Nearly four years ago, Trevor Poole told his partner he was certain he could quit smoking after 25 years if there were only a product that would just wean him off cigarettes gradually.
His partner, Hazel Harrison, set out to develop such a device and thus SNM Global Technologies Inc. was born.
SNM Global is a St. John’s-based company developing a little device that ensures smokers have a set number of cigarettes each day – and it gradually reduces the number.
“This quit-smoking device lets you smoke real cigarettes while you are quitting,” said Hazel Harrison in a recent interview. “It gradually reduces the amount you smoke and it’s so gradual that you don’t notice it.”
SNM – which stands for Smoke No More – is obviously tackling a huge problem. The World Health Organization estimates there are more than 1 billion smokers in the world, and about 70 percent of them are trying to quit. The U.S. alone spends about $300 billion on the treatment of smoking related diseases, and it’s estimated the North American market for quit-smoking products in 2016 will be worth about $5 billion. What’s more, 87 percent of smokers take up the habit again within three months of trying to quit.
“As our device is reusable, it solves the problem of relapsing,” said Harrison.

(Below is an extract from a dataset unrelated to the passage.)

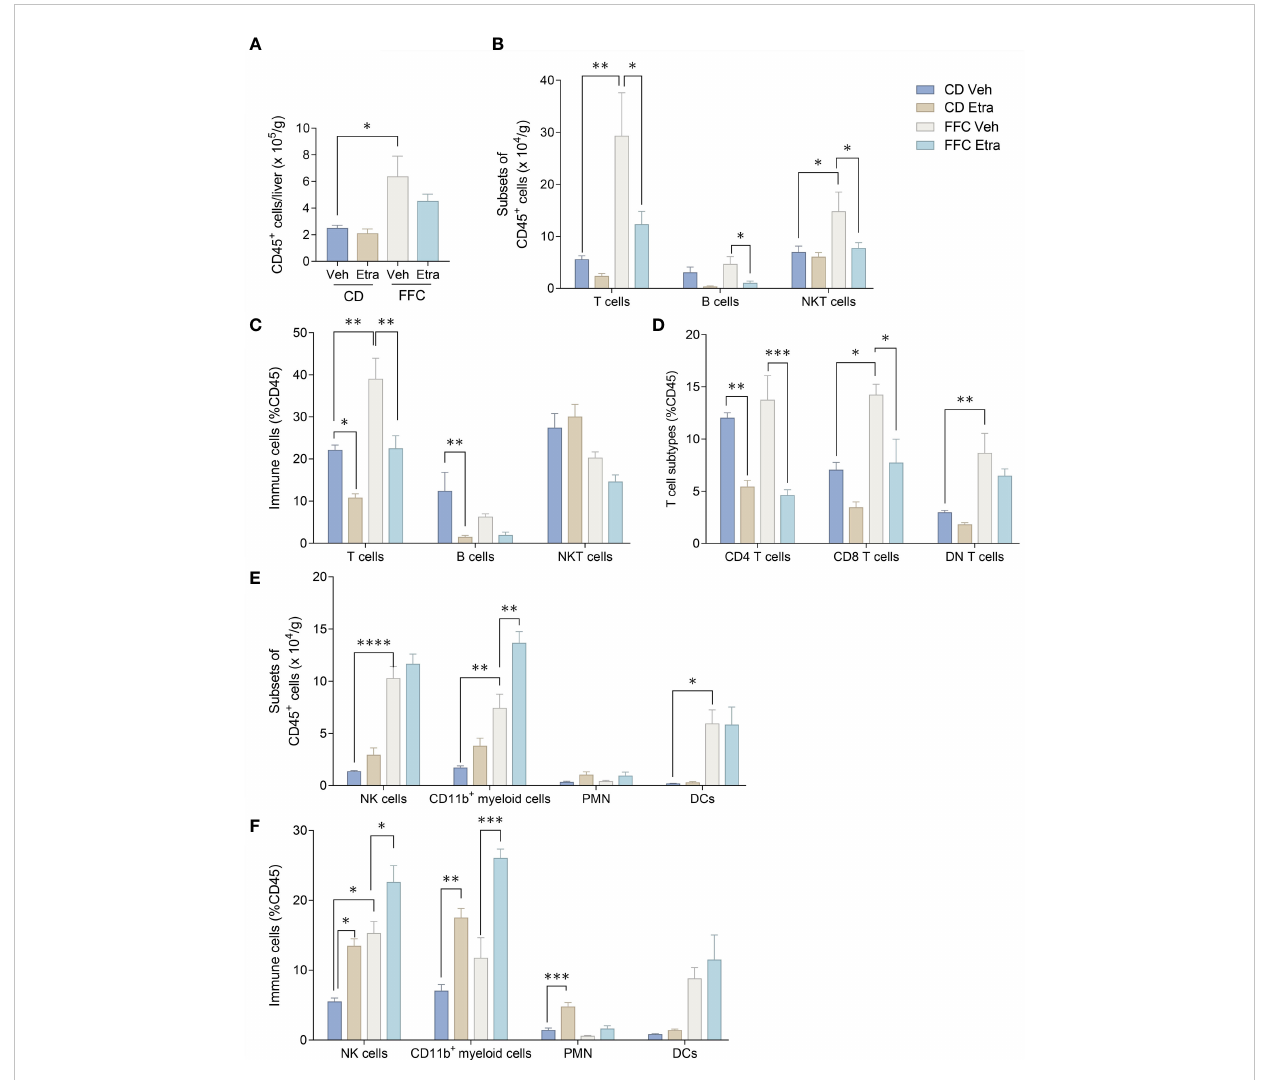
FIGURE 4 Etrasimod treatment alters intrahepatic leukocyte populations. (A) Number of CD45 + cells per gram acquired for FACS analysis in CD and FFC cohorts. (B) Subsets of CD45 + cells, (C) immune cell pro fi ling expressed in %CD45 cells that are T cells, B cells and NKT cells by FACS analysis in livers from CD and FFC cohorts that received vehicle or Etrasimod treatment. (D) T-cell subtypes expressed in %CD45 cells that are CD4 positive, CD8 positive or double negative in CD and FFC cohorts. (E) Subsets of CD45 + cells that are NK cells, CD11b + myeloid cells, PMNs and DCs. (F) Immune cells expressed in %CD45 that are NK cells, CD11b + myeloid cells, PMNs and DCs. CD (vehicle n=4, Etrasimod n=6) and FFC (vehicle n=5, Etrasimod n=5). *p<0.05, **p<0.01, ***p<0.001,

Harrison, the company’s CEO, said her patent-pending device is about the size of a pack of cigarettes, and the smoker can dispense a number of smokes throughout each day according to the proprietary algorithm. Throughout the day, it will dispense the cigarettes. Each time it does so, a photo of a loved one will pop up on the user’s smart phone as a reminder of why he or she is trying to quit smoking.
A former smoker and Carleton University psychology graduate, Harrison said that the idea is to help the smoker withdraw from nicotine without even realizing it’s happening. She added that only about 9 percent of smokers who try to quit cold turkey succeed in their goal.
“The device locks your supply of cigarettes, controls the amount you smoke, and gradually weans you off cigarettes,” she said.
The company has researched the market by interviewing more than 300 smokers. Overall, smokers like the plan for the device, though a few asked what would prevent them from carrying around a second pack and cheating.
“You can carry around another pack of cigarettes no matter which other quit-smoking product you are using to help you quit,” said Harrison. “You need to be mentally and emotionally ready to become a non-smoker, in order for any quit smoking product to work effectively.”
Now, nearly four years old, the company has developed a single prototype, and is now working on a second. It is in talks with a major American retailer interested in carrying the product.
SNM Global is now looking for about $200,000 in equity funding, which it hopes to leverage into a total funding round of about $800,000.
With the funding, said Harrison, the company could have a product within a year. It would then be carrying out its mission to help people stop smoking, to reduce healthcare budgets and to save lives.